The New Instructure Roadmap

This blog from the Instructure Product Team is no longer considered current. While the resource still provides value to the product development timeline, it is available only as a historical reference.

shaun_moon
Instructure Alumni
Instructure Alumni
4
5592

I. LOVE. MY. JOB.

I love it.

One of the things I love the most is talking with the people that use Intructure’s products.

I love learning about your goals.

I love learning about how you creatively solve problems.

I love (believe it or not) hearing about your frustrations.

There’s just one problem—there aren’t enough hours in the day and days in the week to talk with all of you. That’s a bummer for me, but it’s more than that when you don’t have the information that you need to effectively accomplish your goals with the tools we’re working on to support you.

So while someone else works on the “more hours in the day” problem, we’re going to work on better artifacts for communicating roadmap information for Instructure products.

Enter roadmap.canvaslms.com.

As part of the revamp of our community platform, we’ve added a page where we're showing a forecast of the next three months of work on Instructure products. The information you’ll find on the Roadmap is checked and updated at least once a month on the same cadence as information is refreshed internally. This cadence, of course, will mean that sometimes the release date for a feature will be delayed as teams can often encounter hidden complexities in the technology, or they may need to address emergent issues in other parts of the product. It can also mean that features are added and release dates can move up on the schedule.

Features on the Roadmap may often include related links to blogs and idea conversations. These supplemental links provide some background regarding the feature and provide you with more information. And once a feature in the current month has been released, we’ll include a link to the relevant release notes document.

I hope that everyone will check in on the Roadmap regularly—share it with others in your organization as a first line of inquiry for “what’s going on with Instructure’s products?”
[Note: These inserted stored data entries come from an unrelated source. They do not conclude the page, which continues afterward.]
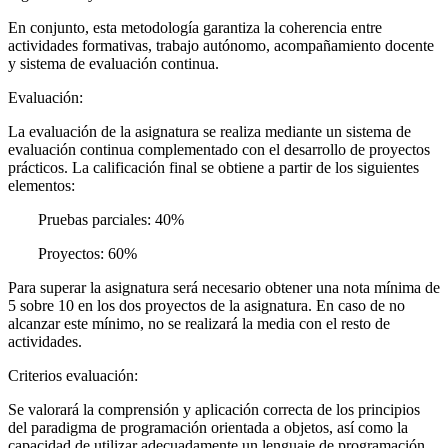
En conjunto, esta metodología garantiza la coherencia entre
actividades formativas, trabajo autónomo, acompañamiento docente
y sistema de evaluación continua.
Evaluación:
La evaluación de la asignatura se realiza mediante un sistema de
evaluación continua complementado con el desarrollo de proyectos
prácticos. La calificación final se obtiene a partir de los siguientes
elementos:
Pruebas parciales: 40%
Proyectos: 60%
Para superar la asignatura será necesario obtener una nota mínima de
5 sobre 10 en los dos proyectos de la asignatura. En caso de no
alcanzar este mínimo, no se realizará la media con el resto de
actividades.
Criterios evaluación:
Se valorará la comprensión y aplicación correcta de los principios
del paradigma de programación orientada a objetos, así como la
capacidad de utilizar adecuadamente un lenguaje de programación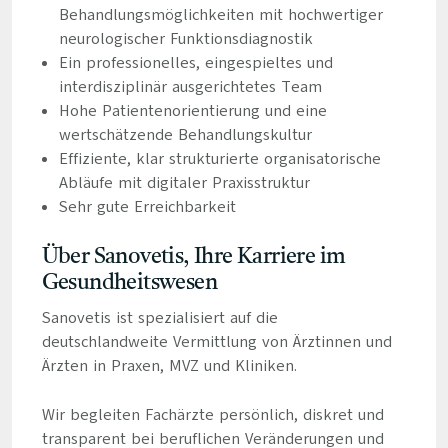
Behandlungsmöglichkeiten mit hochwertiger
neurologischer Funktionsdiagnostik
Ein professionelles, eingespieltes und
interdisziplinär ausgerichtetes Team
Hohe Patientenorientierung und eine
wertschätzende Behandlungskultur
Effiziente, klar strukturierte organisatorische
Abläufe mit digitaler Praxisstruktur
Sehr gute Erreichbarkeit
Über Sanovetis, Ihre Karriere im
Gesundheitswesen
Sanovetis ist spezialisiert auf die
deutschlandweite Vermittlung von Ärztinnen und
Ärzten in Praxen, MVZ und Kliniken.
Wir begleiten Fachärzte persönlich, diskret und
transparent bei beruflichen Veränderungen und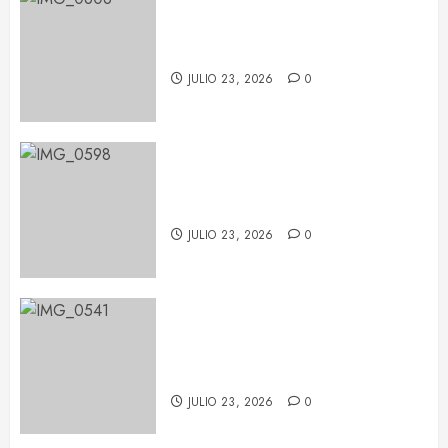
LP deja huella en Barcelona con
su potencia escénica
JULIO 23, 2026
0
La fuerza de Judith Hill ilumina el
BARTS Festival
JULIO 23, 2026
0
María Becerra en el BARTS
Festival: un concierto repleto de
sorpresas
JULIO 23, 2026
0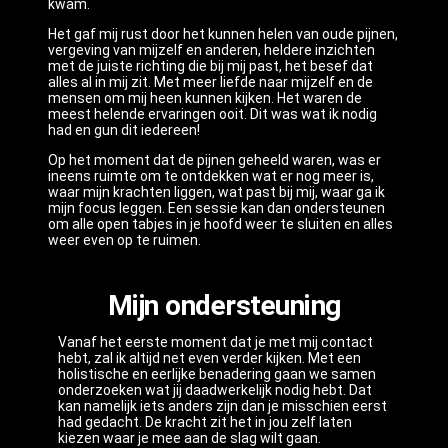
kwam.
Het gaf mij rust door het kunnen helen van oude pijnen,
vergeving van mijzelf en anderen, heldere inzichten
met de juiste richting die bij mij past, het besef dat
alles al in mij zit. Met meer liefde naar mijzelf en de
mensen om mij heen kunnen kijken. Het waren de
meest helende ervaringen ooit. Dit was wat ik nodig
had en gun dit iedereen!
Op het moment dat de pijnen geheeld waren, was er
ineens ruimte om te ontdekken wat er nog meer is,
waar mijn krachten liggen, wat past bij mij, waar ga ik
mijn focus leggen. Een sessie kan dan ondersteunen
om alle open tabjes in je hoofd weer te sluiten en alles
weer even op te ruimen.
Mijn ondersteuning
Vanaf het eerste moment dat je met mij contact
hebt, zal ik altijd net even verder kijken. Met een
holistische en eerlijke benadering gaan we samen
onderzoeken wat jij daadwerkelijk nodig hebt. Dat
kan namelijk iets anders zijn dan je misschien eerst
had gedacht. De kracht zit het in jou zelf laten
kiezen waar je mee aan de slag wilt gaan.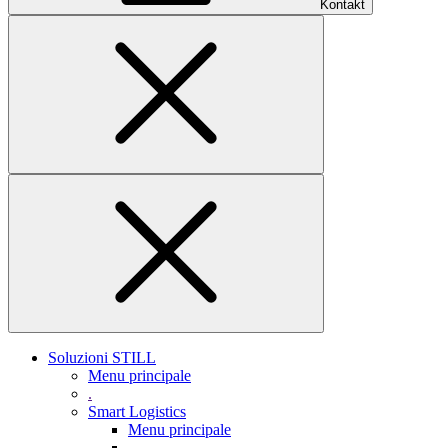
Kontakt
Soluzioni STILL
Menu principale
.
Smart Logistics
Menu principale
.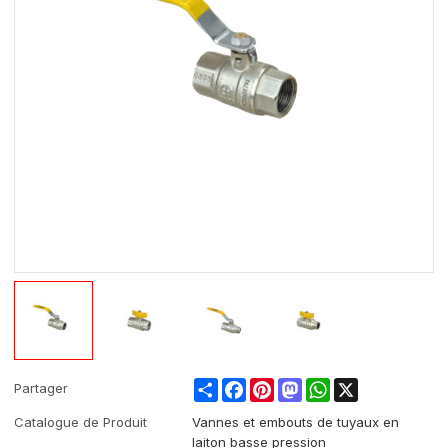
Share
Facebook
Pinterest
Mastodon
WhatsApp
X
Partager
Catalogue de Produit
Vannes et embouts de tuyaux en
laiton basse pression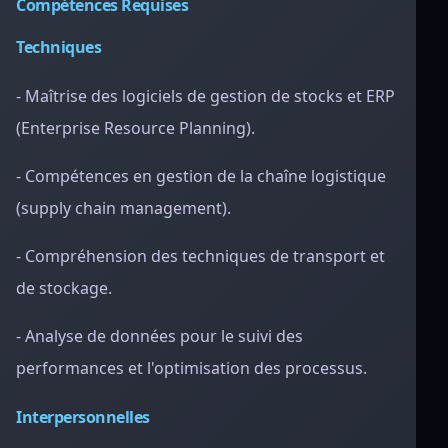
Compétences Requises
Techniques
- Maîtrise des logiciels de gestion de stocks et ERP
(Enterprise Resource Planning).
- Compétences en gestion de la chaîne logistique
(supply chain management).
- Compréhension des techniques de transport et
de stockage.
- Analyse de données pour le suivi des
performances et l'optimisation des processus.
Interpersonnelles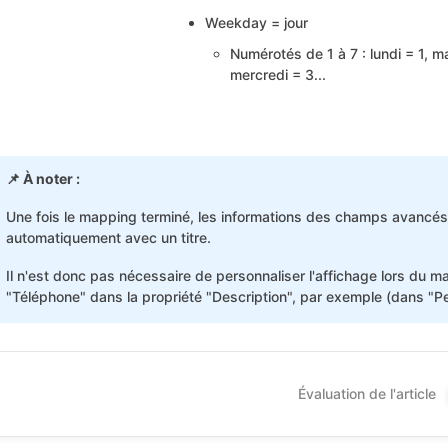
Weekday = jour
Numérotés de 1 à 7 : lundi = 1, m
mercredi = 3...
📌 À noter :
Une fois le mapping terminé, les informations des champs avancés s
automatiquement avec un titre.
Il n'est donc pas nécessaire de personnaliser l'affichage lors du 
"Téléphone" dans la propriété "Description", par exemple (dans "Per
Évaluation de l'article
This blog from the Instructure Product Team is no longer considered current. While the resource still provides value to the product development timeline, it is available only as a historical reference.

4 Comments
Maeve_McCooey
Community Contributor

Can I ask why only 3 months? It doesn't give customers much scope to consider how they can plan for the upcoming changes/releases. Also, it leaves us feeling a bit blind to any major updates especially if they change workflows and delivery of learning content/assessment and in turn any policies/processes.

venitk
Community Champion

I think @Maeve_McCooey makes a good point. I'm guessing the three months is because it's hard for software developers to plan out further than that, since you have to see how things are going, do some testing, work out the bugs. I totally get that.
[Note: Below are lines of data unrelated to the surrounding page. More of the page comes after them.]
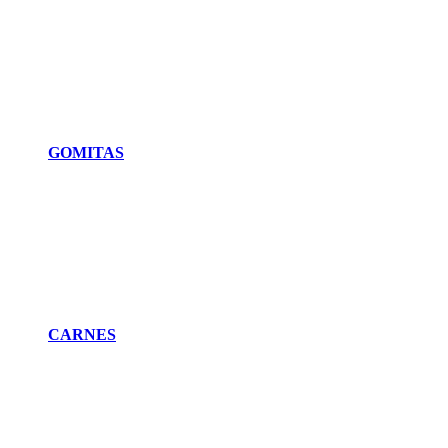
GOMITAS
CARNES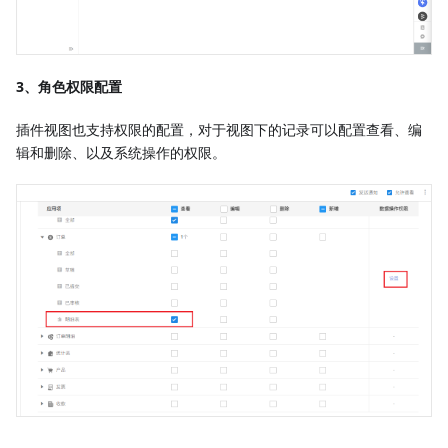
3、角色权限配置
插件视图也支持权限的配置，对于视图下的记录可以配置查看、编
辑和删除、以及系统操作的权限。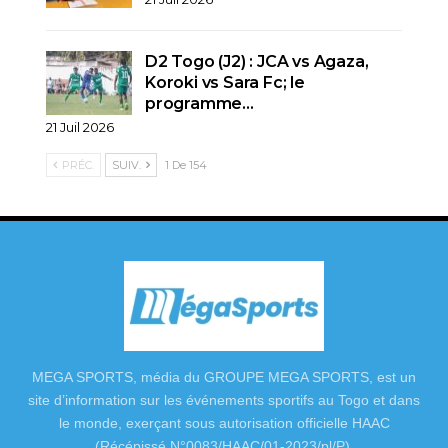
D2 Togo (J2) : JCA vs Agaza,
Koroki vs Sara Fc; le
programme…
21 Juil 2026
PRÉC.
SUIV.
1 De 154
MEGA SPORTS, média du GROUPE MEGA SPORTS, est un
site d’information sur les événements sportifs au Togo et dans
le monde, exerçant sous autorisation officielle HAAC
(Récépissé N°0083/HAAC/01-2023/pl/P).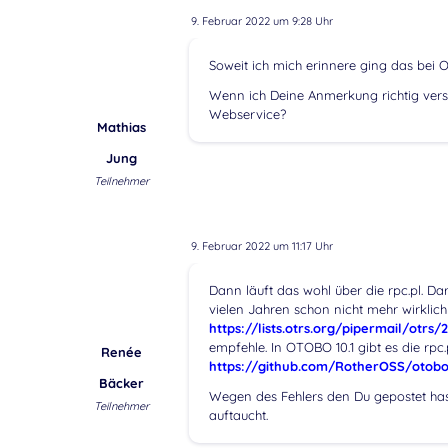
9. Februar 2022 um 9:28 Uhr
Soweit ich mich erinnere ging das bei O
Wenn ich Deine Anmerkung richtig verst
Webservice?
Mathias
Jung
Teilnehmer
9. Februar 2022 um 11:17 Uhr
Dann läuft das wohl über die rpc.pl. Dar
vielen Jahren schon nicht mehr wirklich 
https://lists.otrs.org/pipermail/otrs
empfehle. In OTOBO 10.1 gibt es die rpc.
Renée
https://github.com/RotherOSS/otobo
Bäcker
Wegen des Fehlers den Du gepostet has
Teilnehmer
auftaucht.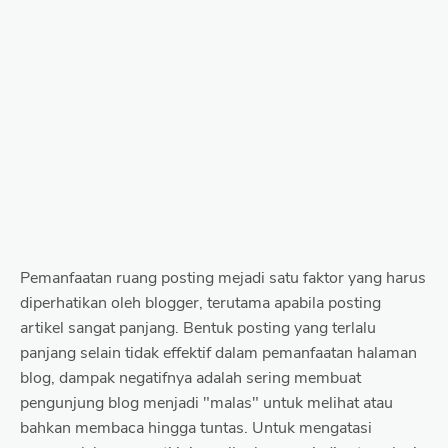
Pemanfaatan ruang posting mejadi satu faktor yang harus
diperhatikan oleh blogger, terutama apabila posting
artikel sangat panjang. Bentuk posting yang terlalu
panjang selain tidak effektif dalam pemanfaatan halaman
blog, dampak negatifnya adalah sering membuat
pengunjung blog menjadi "malas" untuk melihat atau
bahkan membaca hingga tuntas. Untuk mengatasi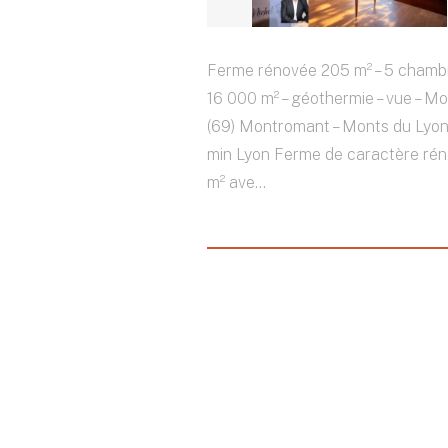
Ferme rénovée 205 m² – 5 chambre
16 000 m² – géothermie – vue – M
(69) Montromant – Monts du Lyon
min Lyon Ferme de caractère ré
m² ave...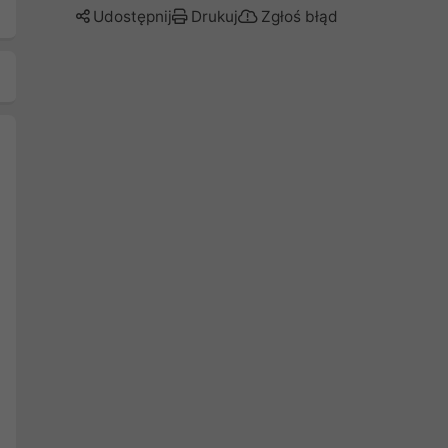
Udostępnij
Drukuj
Zgłoś błąd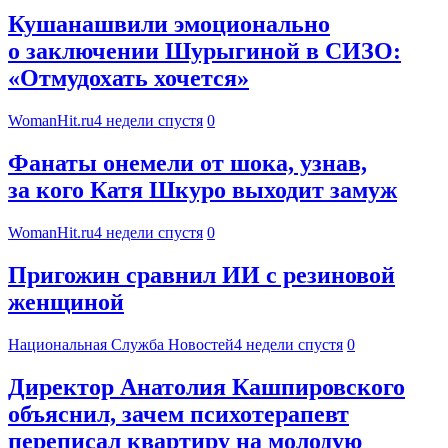
Кушанашвили эмоционально
о заключении Шурыгиной в СИЗО:
«Отмудохать хочется»
WomanHit.ru
4 недели спустя
0
Фанаты онемели от шока, узнав,
за кого Катя Шкуро выходит замуж
WomanHit.ru
4 недели спустя
0
Пригожин сравнил ИИ с резиновой
женщиной
Национальная Служба Новостей
4 недели спустя
0
Директор Анатолия Кашпировского
объяснил, зачем психотерапевт
переписал квартиру на молодую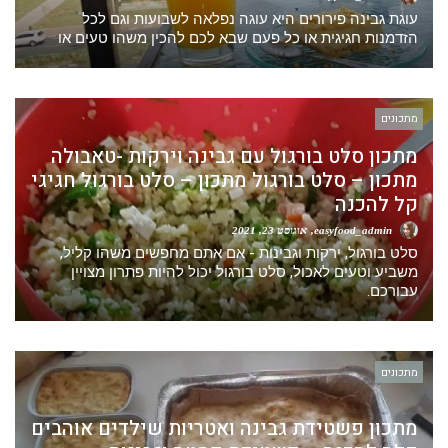
עוגת גבינה פירורים היא עוגה נפלאה לשבועות וגם לכל
הזדמנות חגיגית או כל פעם שבא לכם להכין משהו טעים או
מתכונים
מתכון סלט בורגול עם גבינה וירקות -טאבולה
מתכון – סלט בורגול מתכון – סלט בורגול חגיגי
קל להכנה
easyfood_admin
אוגוסט 23, 2021
סלט בורגול, ירקות וגבינות - אם אתם מחפשים משהו קליל,
משביע וטעים לאכול, סלט בורגול יכול להיות פתרון מצויין
עבורכם.
מתכונים
מתכון פשטידת גבינה ואטריות שילדים אוהבים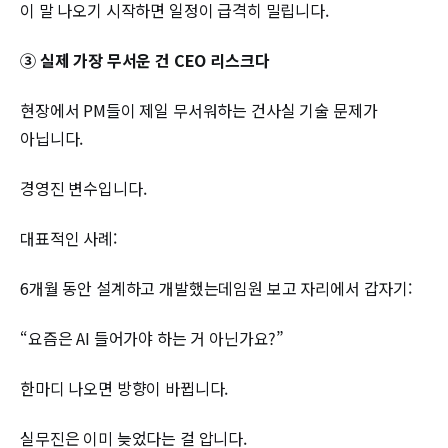
이 말 나오기 시작하면 일정이 급격히 밀립니다.
③ 실제 가장 무서운 건 CEO 리스크다
현장에서 PM들이 제일 무서워하는 건사실 기술 문제가
아닙니다.
경영진 변수입니다.
대표적인 사례:
6개월 동안 설계하고 개발했는데임원 보고 자리에서 갑자기:
“요즘은 AI 들어가야 하는 거 아닌가요?”
한마디 나오면 방향이 바뀝니다.
실무진은 이미 늦었다는 걸 압니다.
However, on the user side, we're already copying our Spring courses and (ideally) revising/developing Summer courses, and it's October. The way time works in our industries is just way different. If I wait until three months before a major change to plan for that change, that is a rush job and will not be done well.

For example, I would ideally start planning now for any major changes being made this summer (ie, New Quizzes). It will take us months (as in, 6-12 months) to move all of our quizzes from classic to new quizzes, but we don't want to start that until New Quizzes is at parity with Classic Quizzes. If we had a firmer timeline for when that parity would happen and a firm date for when Classic will be turned off, we could put together a schedule, plan our revision and development schedule around having to migrate quizzes, train our students and instructors, etc.  In other words, start the project management process. If we only know three months out when all this will happen? Uffda. 
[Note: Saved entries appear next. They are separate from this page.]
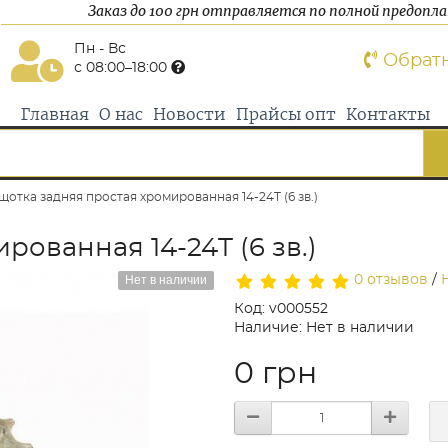
Заказ до 100 грн отправляется по полной предопл
Пн - Вс
Обрат
с 08:00–18:00
Главная
О нас
Новости
Прайсы опт
Контакты
щотка задняя простая хромированная 14-24T (6 зв.)
ованная 14-24T (6 зв.)
Нет в наличии
0 отзывов
/
Код: v000552
Наличие: Нет в наличии
0 грн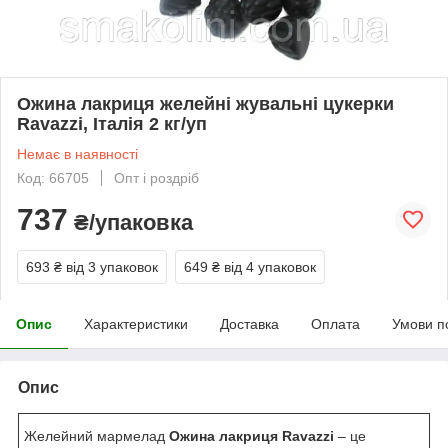
Ожина лакриця желейні жувальні цукерки
Ravazzi, Італія 2 кг/уп
Немає в наявності
Код: 66705
Опт і роздріб
737
₴/упаковка
693 ₴
від 3 упаковок
649 ₴
від 4 упаковок
Опис
Характеристики
Доставка
Оплата
Умови п
Опис
Желейний мармелад
Ожина лакриця Ravazzi
– це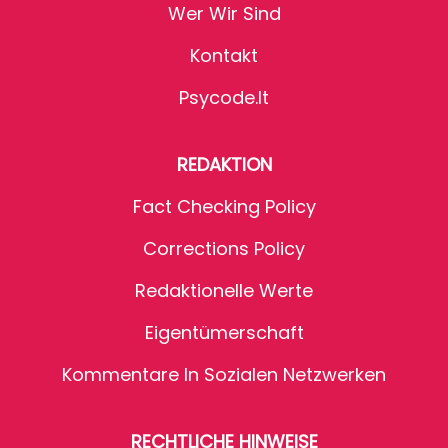
Wer Wir Sind
Kontakt
Psycode.it
REDAKTION
Fact Checking Policy
Corrections Policy
Redaktionelle Werte
Eigentümerschaft
Kommentare In Sozialen Netzwerken
RECHTLICHE HINWEISE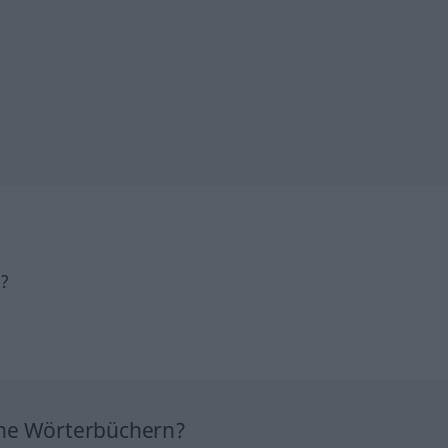
h?
ine Wörterbüchern?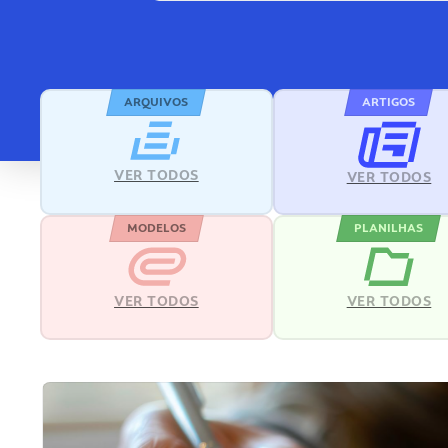
ARQUIVOS
ARTIGOS
VER TODOS
VER TODOS
MODELOS
PLANILHAS
VER TODOS
VER TODOS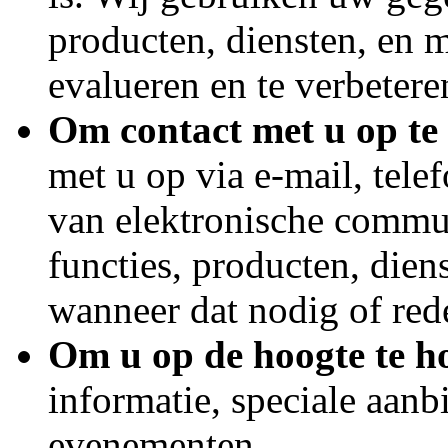
producten, diensten, en 
evalueren en te verbetere
Om contact met u op te
met u op via e-mail, tel
van elektronische commun
functies, producten, dien
wanneer dat nodig of rede
Om u op de hoogte te 
informatie, speciale aan
evenementen.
I don't have a suggested solution because I do understand that you need to see how a project is working before you can announce dates. I just wanted to build off of what Maeve was saying from the user perspective.  

warren_goetzel
Community Participant

Hi @shaun_moon - Will a roadmap for Catalog and/or Bridge be published as well? Thanks! 

AlvinWilkes
Community Member

It would be beneficial to allow rubrics/standards to be added already created courses that use an external tool (such as nearpod).   The current solution is to go in to the already created assignment, change the turn in type, save, add the standard, go back and change the submission again to the tool (nearpod), save and then should work.  Just allow us to add it on the original screen rather than have to change, save, add, change, save again.